Supporting cryptographic policy

  • RRE1 – the canonical note commitment format (versioned WNEnc1/WNPay1 payload) that feeds noteRoot and nullifier calculations. Treat RRE1 as a protocol object, not a wallet UX detail.
  • One-time owner key – the ephemeral private key derived for each note (e.g., deriveRpaOneTimePrivReceiver) whose hash160 appears in the transaction output; note commitments and wallet notes index this key.
  • Note commitment – the leaf preimage inserted into noteRoot/nullifier computations; it ties decrypted amounts, randomness, and identity metadata together.
  • Nullifier – the canonical spend credential derived from a note; it ensures insert-only semantics in the nullifier set.

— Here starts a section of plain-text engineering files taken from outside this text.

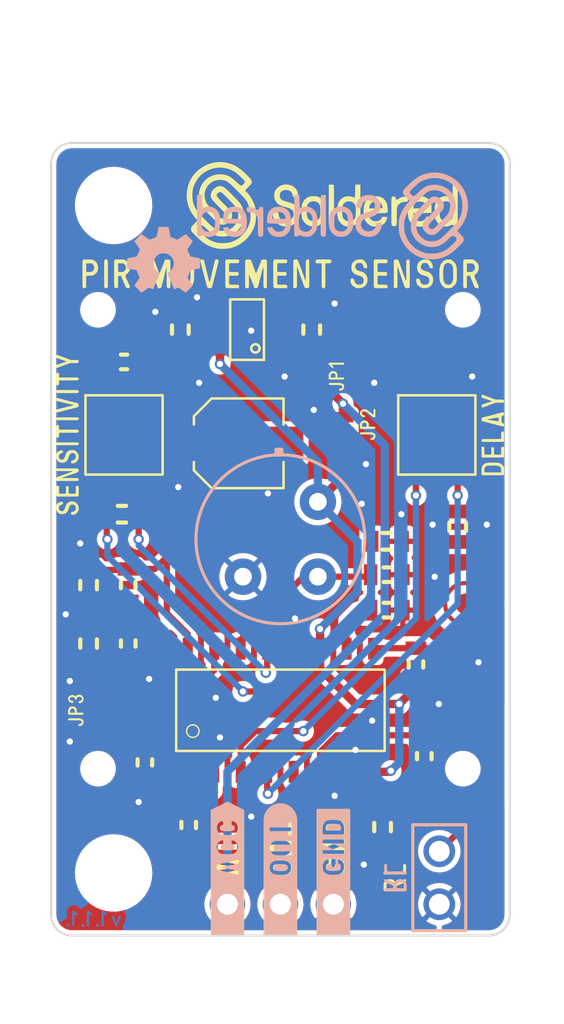
<source format=kicad_pcb>
(kicad_pcb (version 20210623) (generator pcbnew)

  (general
    (thickness 1.6)
  )

  (paper "A4")
  (layers
    (0 "F.Cu" signal)
    (31 "B.Cu" signal)
    (32 "B.Adhes" user "B.Adhesive")
    (33 "F.Adhes" user "F.Adhesive")
    (34 "B.Paste" user)
    (35 "F.Paste" user)
    (36 "B.SilkS" user "B.Silkscreen")
    (37 "F.SilkS" user "F.Silkscreen")
    (38 "B.Mask" user)
    (39 "F.Mask" user)
    (40 "Dwgs.User" user "User.Drawings")
    (41 "Cmts.User" user "User.Comments")
    (42 "Eco1.User" user "User.Eco1")
    (43 "Eco2.User" user "User.Eco2")
    (44 "Edge.Cuts" user)
    (45 "Margin" user)
    (46 "B.CrtYd" user "B.Courtyard")
    (47 "F.CrtYd" user "F.Courtyard")
    (48 "B.Fab" user)
    (49 "F.Fab" user)
    (50 "User.1" user)
    (51 "User.2" user)
    (52 "User.3" user)
    (53 "User.4" user)
    (54 "User.5" user)
    (55 "User.6" user)
    (56 "User.7" user)
    (57 "User.8" user)
    (58 "User.9" user)
  )

  (setup
    (stackup
      (layer "F.SilkS" (type "Top Silk Screen"))
      (layer "F.Paste" (type "Top Solder Paste"))
      (layer "F.Mask" (type "Top Solder Mask") (color "Green") (thickness 0.01))
      (layer "F.Cu" (type "copper") (thickness 0.035))
      (layer "dielectric 1" (type "core") (thickness 1.51) (material "FR4") (epsilon_r 4.5) (loss_tangent 0.02))
      (layer "B.Cu" (type "copper") (thickness 0.035))
      (layer "B.Mask" (type "Bottom Solder Mask") (color "Green") (thickness 0.01))
      (layer "B.Paste" (type "Bottom Solder Paste"))
      (layer "B.SilkS" (type "Bottom Silk Screen"))
      (copper_finish "None")
      (dielectric_constraints no)
    )
    (pad_to_mask_clearance 0)
    (aux_axis_origin 90 130)
    (grid_origin 90 130)
    (pcbplotparams
      (layerselection 0x00010fc_ffffffff)
      (disableapertmacros false)
      (usegerberextensions false)
      (usegerberattributes true)
      (usegerberadvancedattributes true)
      (creategerberjobfile true)
      (svguseinch false)
      (svgprecision 6)
      (excludeedgelayer true)
      (plotframeref false)
      (viasonmask false)
      (mode 1)
      (useauxorigin true)
      (hpglpennumber 1)
      (hpglpenspeed 20)
      (hpglpendiameter 15.000000)
      (dxfpolygonmode true)
      (dxfimperialunits true)
      (dxfusepcbnewfont true)
      (psnegative false)
      (psa4output false)
      (plotreference true)
      (plotvalue true)
      (plotinvisibletext false)
      (sketchpadsonfab false)
      (subtractmaskfromsilk false)
      (outputformat 1)
      (mirror false)
      (drillshape 0)
      (scaleselection 1)
      (outputdirectory "../../OUTPUTS/V1.1.1/")
    )
  )

  (net 0 "")
  (net 1 "Net-(C1-Pad2)")
  (net 2 "GND")
  (net 3 "3V3")
  (net 4 "Net-(C3-Pad2)")
  (net 5 "Net-(C4-Pad2)")
  (net 6 "REL")
  (net 7 "Net-(C6-Pad2)")
  (net 8 "Net-(C6-Pad1)")
  (net 9 "Net-(C7-Pad2)")
  (net 10 "VCC")
  (net 11 "Net-(C9-Pad2)")
  (net 12 "Net-(C9-Pad1)")
  (net 13 "Net-(JP3-Pad2)")
  (net 14 "Net-(K1-Pad2)")
  (net 15 "OUT")
  (net 16 "Net-(R1-Pad1)")
  (net 17 "Net-(R2-Pad2)")
  (net 18 "Net-(R3-Pad2)")
  (net 19 "Net-(R4-Pad2)")
  (net 20 "Net-(R6-Pad1)")
  (net 21 "unconnected-(U2-Pad4)")
  (net 22 "Net-(C8-Pad1)")

  (footprint "e-radionica.com footprinti:0603R" (layer "F.Cu") (at 93.7 113.2 90))

  (footprint (layer "F.Cu") (at 92.25 100))

  (footprint "e-radionica.com footprinti:FIDUCIAL_23" (layer "F.Cu") (at 109.9 114.1))

  (footprint "buzzardLabel" (layer "F.Cu") (at 103.54 130.4 90))

  (footprint "buzzardLabel" (layer "F.Cu") (at 105.2 105.5 90))

  (footprint "e-radionica.com footprinti:0603C" (layer "F.Cu") (at 96.2 100.95 -90))

  (footprint "e-radionica.com footprinti:ELECTROLITIC_CAP_4mm" (layer "F.Cu") (at 99 106.4))

  (footprint "e-radionica.com footprinti:HEADER_MALE_3X1" (layer "F.Cu") (at 101 128.5 180))

  (footprint (layer "F.Cu") (at 92.25 122))

  (footprint "e-radionica.com footprinti:0603C" (layer "F.Cu") (at 105.9 124.8 90))

  (footprint "Soldered Graphics:Logo-Back-SolderedFULL-13mm" (layer "F.Cu") (at 103.5 95.5))

  (footprint (layer "F.Cu") (at 109.75 100))

  (footprint "e-radionica.com footprinti:HOLE_3.2mm" (layer "F.Cu") (at 93 95))

  (footprint "e-radionica.com footprinti:0603C" (layer "F.Cu") (at 102.5 100.95 -90))

  (footprint "e-radionica.com footprinti:SMD_JUMPER_3_PAD_CONNECTED_RIGHT" (layer "F.Cu") (at 92.4 119.2 -90))

  (footprint "buzzardLabel" (layer "F.Cu") (at 91.2 119.2 90))

  (footprint "e-radionica.com footprinti:0603R" (layer "F.Cu") (at 107.5 117 -90))

  (footprint "Soldered Graphics:Logo-Front-SolderedFULL-13mm" (layer "F.Cu") (at 103 95))

  (footprint "e-radionica.com footprinti:SOP-16" (layer "F.Cu") (at 101 119.2 90))

  (footprint "buzzardLabel" (layer "F.Cu") (at 90.8 106 90))

  (footprint "buzzardLabel" (layer "F.Cu") (at 101 98.3))

  (footprint "e-radionica.com footprinti:SOT-23-5" (layer "F.Cu") (at 99.4 100.95 180))

  (footprint "e-radionica.com footprinti:0603R" (layer "F.Cu") (at 94.5 121.7 -90))

  (footprint "e-radionica.com footprinti:0603R" (layer "F.Cu") (at 93.5 102.5))

  (footprint "e-radionica.com footprinti:0603C" (layer "F.Cu") (at 109.5 110.4 90))

  (footprint "buzzardLabel" (layer "F.Cu") (at 98.46 130.4 90))

  (footprint "e-radionica.com footprinti:0603C" (layer "F.Cu") (at 91.8 116 90))

  (footprint "buzzardLabel" (layer "F.Cu") (at 101 130.4 90))

  (footprint "e-radionica.com footprinti:HEADER_MALE_2X1" (layer "F.Cu") (at 108.62 127.23 90))

  (footprint "e-radionica.com footprinti:0603C" (layer "F.Cu") (at 93.4 109.8))

  (footprint "e-radionica.com footprinti:SMD_JUMPER" (layer "F.Cu") (at 104 105.5 -90))

  (footprint "e-radionica.com footprinti:0603R" (layer "F.Cu") (at 107.9 121.4 90))

  (footprint "e-radionica.com footprinti:0603R" (layer "F.Cu") (at 93.7 116 -90))

  (footprint "buzzardLabel" (layer "F.Cu") (at 103.7 103.2 90))

  (footprint "e-radionica.com footprinti:HOLE_3.2mm" (layer "F.Cu") (at 93 127))

  (footprint "e-radionica.com footprinti:tc33x-2-103e" (layer "F.Cu") (at 108.5 106))

  (footprint "e-radionica.com footprinti:0603C" (layer "F.Cu") (at 106.1 111.1 180))

  (footprint (layer "F.Cu") (at 109.75 122))

  (footprint "Soldered Graphics:Logo-Back-OSH-3.5mm" (layer "F.Cu") (at 95.4 97.6))

  (footprint "e-radionica.com footprinti:tc33x-2-103e" (layer "F.Cu") (at 93.5 106))

  (footprint "buzzardLabel" (layer "F.Cu") (at 111.2 106 90))

  (footprint "e-radionica.com footprinti:SMD-JUMPER-CONNECTED_TRACE_SLODERMASK" (layer "F.Cu") (at 102.5 103.2 -90))

  (footprint "buzzardLabel" (layer "F.Cu") (at 106.5 127.23 90))

  (footprint "e-radionica.com footprinti:0603R" (layer "F.Cu") (at 96.6 124.7 90))

  (footprint "e-radionica.com footprinti:0603R" (layer "F.Cu")
    (tedit 6050504F) (tstamp f5c625e5-12ed-4705-817d-66f753559d43)
    (at 106.1 114.4)
    (property "Sheetfile" "Pir_movement_sensor.kicad_sch")
    (property "Sheetname" "")
    (path "/ef1be33c-a3b5-4b43-96ea-2447a5eedc62")
    (fp_text reference "R6" (at 0 -1.3 unlocked) (layer "User.1")
      (effects (font (size 1 1) (thickness 0.15)))
      (tstamp 5ec8d029-f6ef-4f26-b07d-8ee668643359)
    )
    (fp_text value "1M" (at 0 1.4 unlocked) (layer "F.Fab")
      (effects (font (size 1 1) (thickness 0.15)))
      (tstamp 2bda7c3c-4363-42b6-8aaf-2ebc587ceaad)
    )
    (fp_text user "${REFERENCE}" (at 0 2.9 unlocked) (layer "F.Fab")
      (effects (font (size 1 1) (thickness 0.15)))
      (tstamp e0e3fe4a-01b6-4b9f-9355-1033b22bedf5)
    )
    (fp_line (start -0.15 0.35) (end 0.15 0.35) (layer "F.SilkS") (width 0.2) (tstamp 00225424-1c33-42fb-837e-9133c4b18825))
    (fp_line (start -0.15 -0.35) (end 0.15 -0.35) (layer "F.SilkS") (width 0.2) (tstamp 105c3e01-8789-437d-af7d-d028055ae80e))
    (fp_line (start 0.8 0.4) (end -0.8 0.4) (layer "Dwgs.User") (width 0.12) (tstamp 2ec42973-75c7-4b81-814a-3e6ab6c90e5f))
    (fp_line (start 0.8 -0.4) (end 0.8 0.4) (layer "Dwgs.User") (width 0.12) (tstamp 9df99abb-b943-4d5e-bbfe-90a07c2a9d7f))
    (fp_line (start -0.8 0.4) (end -0.8 -0.4) (layer "Dwgs.User") (width 0.12) (tstamp c3785a61-9b16-4257-9cd8-c30931d18066))
    (fp_line (start -0.8 -0.4) (end 0.8 -0.4) (layer "Dwgs.User") (width 0.12) (tstamp e88e4abf-a82f-42f5-b154-663907e89467))
    (pad "1" smd rect locked (at -0.775 0 90) (size 1 0.64) (layers "F.Cu" "F.Paste" "F.Mask")
      (net 20 "Net-(R6-Pad1)") (solder_mask_margin 0.1) (tstamp 314342eb-9103-450c-bbfa-d288e71bc646))
    (pad "2" smd rect locked
... [345248 chars truncated]
</source>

Protocol tooling and optional layers

  • Paycodes and RPA – optional identity distribution transports that deliver (A, B) receipts; the protocol treats them as metadata, not normative requirements.
  • Public candidate feed – an optional indexer (or JSON feed) that publishes candidate transactions for inbound note discovery; it behaves like an overlay service.
  • Optional index server – a recommender service that provides predictable txids/fees; it is not part of the covenant or wallet state, only a helper.
  • Stealth-compatible ownership – any wallet that holds (A, B) can prove ownership by deriving the shared secret for the same inputs; the term “stealth address” is a UX layer, not a protocol requirement.
  • Derivation paths – wallet-level policy for generating (A, B) pairs; the protocol does not treat them as normative rules. Document derivation guidance separately (e.g., in wallet docs) and reference it here if needed.

Consistency rules

  1. Use the glossary terms above in new spec sections, docs, and code comments. Reference this file whenever you need to explain terminology.
  2. When you must mention Phase 2 “pool” terminology (e.g., compatibility sections), label it as an implementation container or legacy artifact.
  3. Keep wallet-facing phrases confined to user-facing files and map them back to the protocol terms at the top of future PRs.